Upland rice a cross between yielding Asian, disease-resistant African varieties

Farmers weed a field of Upland rice in Rongo, Migori County. (Photo: Stanley Ongwae/Standard)

With recent breakthrough in development of the New Rice for Africa (Nerica) for upland production systems and the high demand for rice, farmers from Western region are now embracing the venture, which gained popularity in India and Southeast Asia.

Over 100 million people now depend on the rice as their staple food. The Upland rice is grown in rain-fed fields prepared and seeded when dry, much like wheat or maize in mixed farming systems without irrigation and puddling.

This rice is a cross between varieties of high-yielding Asian rice and the robust and disease-resistant African rice.

Nearly 20 million hectares of the world’s rice growing areas are planted to upland rice. About 60 per cent is in Asia, 30 per cent in Latin America, and 10 per cent in Africa.

Upland rice farming is considered an important initiative in attaining the goal of rice sufficiency in Kenya, as it provides an opportunity for food availability, income and nutrition in the household and the community in general.

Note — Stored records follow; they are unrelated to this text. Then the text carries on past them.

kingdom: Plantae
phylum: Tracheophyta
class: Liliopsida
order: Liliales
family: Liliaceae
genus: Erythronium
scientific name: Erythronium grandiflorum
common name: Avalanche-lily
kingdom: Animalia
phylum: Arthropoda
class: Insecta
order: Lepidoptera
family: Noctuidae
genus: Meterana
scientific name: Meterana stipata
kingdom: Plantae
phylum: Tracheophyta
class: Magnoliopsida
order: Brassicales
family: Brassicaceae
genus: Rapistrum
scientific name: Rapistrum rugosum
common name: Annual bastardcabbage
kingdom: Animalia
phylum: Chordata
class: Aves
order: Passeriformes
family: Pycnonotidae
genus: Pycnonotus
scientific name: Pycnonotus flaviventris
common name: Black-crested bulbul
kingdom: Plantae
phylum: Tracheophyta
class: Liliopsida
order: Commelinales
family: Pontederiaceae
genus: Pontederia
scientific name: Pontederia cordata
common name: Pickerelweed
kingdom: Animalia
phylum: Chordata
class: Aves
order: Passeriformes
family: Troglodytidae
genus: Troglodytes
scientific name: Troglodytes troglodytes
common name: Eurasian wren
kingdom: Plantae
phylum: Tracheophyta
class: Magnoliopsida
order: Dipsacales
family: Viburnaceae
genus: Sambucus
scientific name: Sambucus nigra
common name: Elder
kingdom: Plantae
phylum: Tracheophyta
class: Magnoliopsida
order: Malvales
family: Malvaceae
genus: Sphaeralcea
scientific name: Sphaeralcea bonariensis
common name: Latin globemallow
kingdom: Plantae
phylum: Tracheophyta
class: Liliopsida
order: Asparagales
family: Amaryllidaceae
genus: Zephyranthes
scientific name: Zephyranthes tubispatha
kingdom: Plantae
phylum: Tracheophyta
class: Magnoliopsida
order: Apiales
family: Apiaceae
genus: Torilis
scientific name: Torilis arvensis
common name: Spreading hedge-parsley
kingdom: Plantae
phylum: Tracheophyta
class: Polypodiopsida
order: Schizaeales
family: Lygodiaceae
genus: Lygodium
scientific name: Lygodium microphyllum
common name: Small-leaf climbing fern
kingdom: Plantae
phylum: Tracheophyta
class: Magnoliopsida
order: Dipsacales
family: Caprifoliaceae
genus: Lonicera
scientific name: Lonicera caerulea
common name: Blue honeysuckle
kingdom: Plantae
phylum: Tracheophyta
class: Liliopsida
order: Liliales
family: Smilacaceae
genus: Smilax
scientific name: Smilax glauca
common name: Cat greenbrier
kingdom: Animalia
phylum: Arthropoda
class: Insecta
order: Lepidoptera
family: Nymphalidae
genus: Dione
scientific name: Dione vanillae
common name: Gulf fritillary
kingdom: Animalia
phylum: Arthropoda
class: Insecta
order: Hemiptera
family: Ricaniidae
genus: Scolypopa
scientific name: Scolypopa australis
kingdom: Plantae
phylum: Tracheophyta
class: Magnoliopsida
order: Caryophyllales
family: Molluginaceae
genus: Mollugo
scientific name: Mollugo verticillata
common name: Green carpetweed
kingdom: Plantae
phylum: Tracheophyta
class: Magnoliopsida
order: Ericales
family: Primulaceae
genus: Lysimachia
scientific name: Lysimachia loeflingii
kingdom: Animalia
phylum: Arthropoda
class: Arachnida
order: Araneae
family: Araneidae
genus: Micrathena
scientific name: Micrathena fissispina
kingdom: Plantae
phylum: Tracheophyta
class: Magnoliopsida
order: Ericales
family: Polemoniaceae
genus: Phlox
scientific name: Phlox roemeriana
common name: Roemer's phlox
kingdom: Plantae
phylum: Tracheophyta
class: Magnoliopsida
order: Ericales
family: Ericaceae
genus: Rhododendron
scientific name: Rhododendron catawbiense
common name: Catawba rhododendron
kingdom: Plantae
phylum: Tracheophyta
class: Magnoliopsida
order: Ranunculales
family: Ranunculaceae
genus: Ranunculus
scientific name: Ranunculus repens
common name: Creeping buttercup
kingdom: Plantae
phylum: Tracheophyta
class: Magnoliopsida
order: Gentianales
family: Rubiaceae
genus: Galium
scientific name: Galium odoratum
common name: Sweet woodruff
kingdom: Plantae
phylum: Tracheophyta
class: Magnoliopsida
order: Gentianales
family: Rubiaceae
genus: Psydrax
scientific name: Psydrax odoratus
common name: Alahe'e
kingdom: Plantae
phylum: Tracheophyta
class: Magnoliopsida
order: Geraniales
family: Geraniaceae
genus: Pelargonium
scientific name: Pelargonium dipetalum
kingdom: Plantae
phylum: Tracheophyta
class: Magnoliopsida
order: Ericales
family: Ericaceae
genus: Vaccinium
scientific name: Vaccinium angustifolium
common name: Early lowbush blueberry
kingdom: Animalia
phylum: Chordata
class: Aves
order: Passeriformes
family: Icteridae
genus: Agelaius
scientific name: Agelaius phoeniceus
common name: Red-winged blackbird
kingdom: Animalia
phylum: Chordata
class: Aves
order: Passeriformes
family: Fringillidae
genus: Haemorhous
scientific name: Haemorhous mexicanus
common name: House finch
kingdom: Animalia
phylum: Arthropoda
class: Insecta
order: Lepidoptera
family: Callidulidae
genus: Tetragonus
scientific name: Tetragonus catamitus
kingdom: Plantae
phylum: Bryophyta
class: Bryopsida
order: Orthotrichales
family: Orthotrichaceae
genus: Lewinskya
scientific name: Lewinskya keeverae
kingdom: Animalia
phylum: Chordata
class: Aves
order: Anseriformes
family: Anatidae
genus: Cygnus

A number of farmers have shown interest in growing upland rice but they do not have a ready source of information on production of the variety and how to tackle the new challenges.

The increase in world rice production over the past decades resulted from successes in research and the transfer of modern technology. These successes had no effect on upland rice production.

Upland rice is mono-cropped or inter-cropped in favoured environments with long growing seasons. It may be planted in sequence with other upland crops. Upland rice is more tolerant to fluctuations in water availability and temperature than rice grown under a flooded culture.

The crop is prone to soil erosion, water unavailability, grows in dry areas, favourable to climate change; the ecosystem is extremely diverse, including fields that are level, gently rolling or steep, at altitudes of up to 2,000 metres and with rainfall ranging from 1,000 to 4,500mm annually. Soils range from highly fertile to highly weathered, infertile and acidic. In many countries it grows on rolling hills.

Rice is a cereal and thus supplies carbohydrates to human diets. Often, legumes are preferred food crops for inter-cropping because they have high protein content and enrich the soil by fixing nitrogen.

About 70 per cent of Asia’s upland rice areas have made the transition to permanent systems where rice is grown every year and is closely integrated with other crops and livestock.

Of the 143.5 million hectares of world rice area, about 19.1 million hectares are planted to upland rice. Of this, 10.7 million hectares is in Asia, 6.1 million in Latin America, and 2.3 million in Africa. About 75 per cent of rice area in Latin America and 50 per cent in Africa is upland rice.

Inter-cropping upland rice is most common on subsistence farms in Southeast Asia and is also being embraced in Kenya.

Many crops are inter-cropped with upland rice, depending on length of growing period and farmer preference. Rice and maize is the most popular system for Asian uplands.